At runtime, this embedded source map is written to a file in coverage.out.dir.
This way the source map data needed for reading the coverage data
is always right there with the coverage data.
Others
Make Mask constexpr, will be much faster in critical sections
Meta Compression
Junfeng gave me a great idea about how to drastically reduce the amount of output generated.
First, the branch coverage should be enough to fully recover the block coverage,
and from the block coverage the function coverage can be trivially recovered.
The branch coverage tells us all the decisions the code makes and what path it takes,
so from that, I can easily tell the order of blocks the program goes through.
The branch coverage output for single branches is much smaller (even uncompressed)
than the block coverage output, so this should be a big win.
The branch coverage output for multi branches (switch case) can be bigger,
but I'm still working on compressing it further.
The only place it can go wrong is on "infinite" branches,
i.e. where the program jumps to another variable location and starts executing,
like calling a function pointer or a virtual method call.
It may be possible to reduce some of these to multi branches,
such as virtual method calls (there are a limited number of classes whose virtual methods may be called),
or function pointers that are only assigned a limited number of constant pointers.
However, we could also bring back the block coverage just for these cases.
In __BranchCoverage_onInfiniteBranch(), we can set a flag indicating an infinite branch has just been made.
Then in __BlockCoverage_onBlock(), we can check this flag, and if true,
record the current block (or delta) instead of the function address.
Second, beyond storing single branches as repetition counts (which I'm not sure is always common),
there's another way to drastically reduce the branch coverage output.
Essentially, we can use profile guided optimization for this.
On the first run, or the first few, we record the full output.
From the output, we determine the most common branch in all cases (single, multi, infinite),
and then when running the program again, don't record any output for the most common branch,
and when parsing the output, interpret the absence of output
as indication that the most common branch was taken.
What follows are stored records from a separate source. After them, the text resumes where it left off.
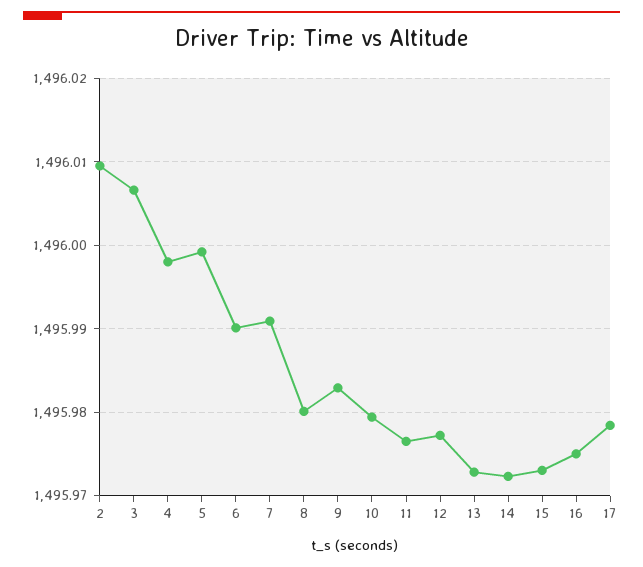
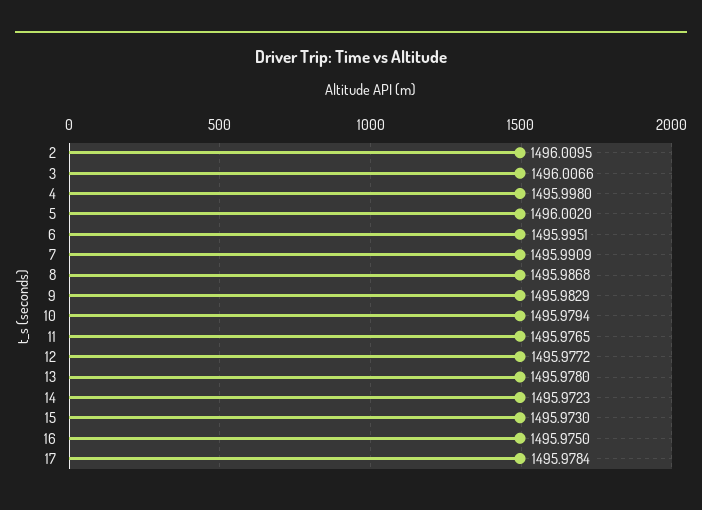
  {
    "2": 1496.0095,
    "3": 1496.0066,
    "4": 1495.998,
-   "5": 1495.999,
+   "5": 1496.002,
-   "6": 1495.99,
+   "6": 1495.9951,
    "7": 1495.9909,
-   "8": 1495.98,
+   "8": 1495.9868,
    "9": 1495.9829,
    "10": 1495.9794,
    "11": 1495.9765,
    "12": 1495.9772,
-   "13": 1495.973,
+   "13": 1495.978,
    "14": 1495.9723,
    "15": 1495.973,
    "16": 1495.975,
    "17": 1495.9784
  }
However, I'm not totally sure if this will work, at least for single branches.
A single branch can be stored in a single bit, which is already really small,
and since we don't where (which block) each branch came from, we can't tell the difference
between a missing branch and just the next branch.
If repetition counts are worth it, then single branches will be compressed even more,
so I don't think this should be that much of an issue.
This could work, however, for non-single branches, where there are a lot more possibilities in general.
I think we still need to save some output for the most common branch
since we still don't know where the branch is.
But these are variable (LEB128 varint) outputs, so we can select the smallest for the most common output.
For example, we could store 0 for the most common branch,
make the delta unsigned (store sign bit as LSB), and then add 1 to each delta.